Société

Un coup de bâton fatal

© D.R

À son trente-sixième printemps, Hafida croyait toujours en l’amour de son époux, bien que des dizaines d’années soient passées depuis leur première rencontre. Elle se souvenait, certainement, de ce jour, lorsqu’elle a été croisée par Ahmed. Il remarquait son passage presque quotidien, près de chez lui à Khemisset. Elle n’a jamais prêté attention à ses regards qui ciblaient son corps, jusqu’au jour où il s’est présenté devant elle pour lui demander à lui parler. De quoi ? Elle croyait au départ qu’il est seulement l’un de ces jeunes garçons, chômeurs, qui se sont habitués à croiser les jeunes filles et à leur chuchoter des mots mielleux pour passer quelques bons moments. “Laisse-moi tranquille“, lui a-t-elle répliqué. Il lui a demandé juste une minute pour lui exprimer ce qu’il pensait d’elle. Et en une minute, il lui a exprimé tout ce qu’il voulait lui dire. “Je t’aime et je veux te demander au mariage“. C’est la seule phrase qu’il lui avait dit sans un mot de plus. Perplexe, elle s’est tenue sur place pour quelques secondes avant de partir sans répondre.
Le lendemain, Ahmed l’a croisée une fois encore pour lui demander de lui permettre d’aller chez sa famille. Sa réponse était un sourire. Le surlendemain, il s’est présenté devant elle une troisième fois pour lui affirmer que ses parents rendront visite le vendredi aux siens pour la demander au mariage. Et sa famille l’a accepté comme mari et ils ont fixé la date de la nuit de noces.

(TÂCHES À RÉALISER):
1 – Relevez tous les noms propres de personnes et de lieux qui figurent dans l'extrait.
2 – Recopiez le passage de l'extrait allant de « Le lendemain, Ahmed » jusqu'à « nuit de noces. », en échangeant « vendredi » contre « samedi ».
Appuyez-vous uniquement sur l'extrait.

(Enregistrements extraits)
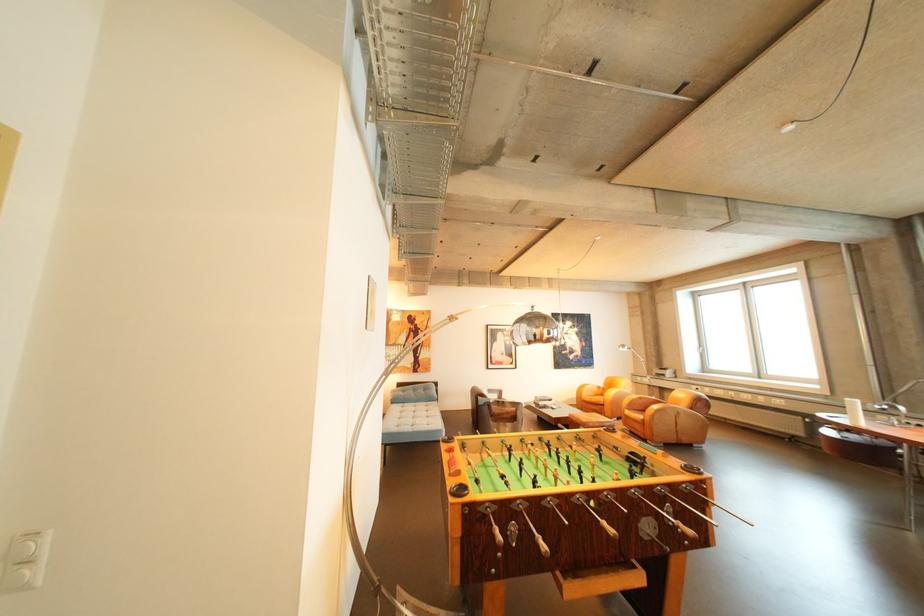
Locate an element on the screen. orange chair surface is located at coordinates (596, 398).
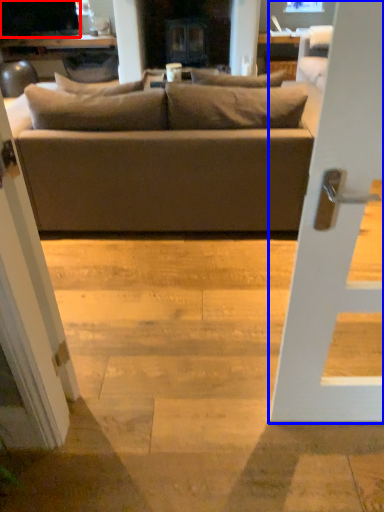
Question: Which object is further to the camera taking this photo, dark (highlighted by a red box) or door (highlighted by a blue box)?

Choices:
 (A) dark
 (B) door

Answer: (A)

(RÉSULTATS DES TÂCHES):
1 – Hafida, Ahmed, Khemisset

2 –
Le lendemain, Ahmed l’a croisée une fois encore pour lui demander de lui permettre d’aller chez sa famille. Sa réponse était un sourire. Le surlendemain, il s’est présenté devant elle une troisième fois pour lui affirmer que ses parents rendront visite le samedi aux siens pour la demander au mariage. Et sa famille l’a accepté comme mari et ils ont fixé la date de la nuit de noces.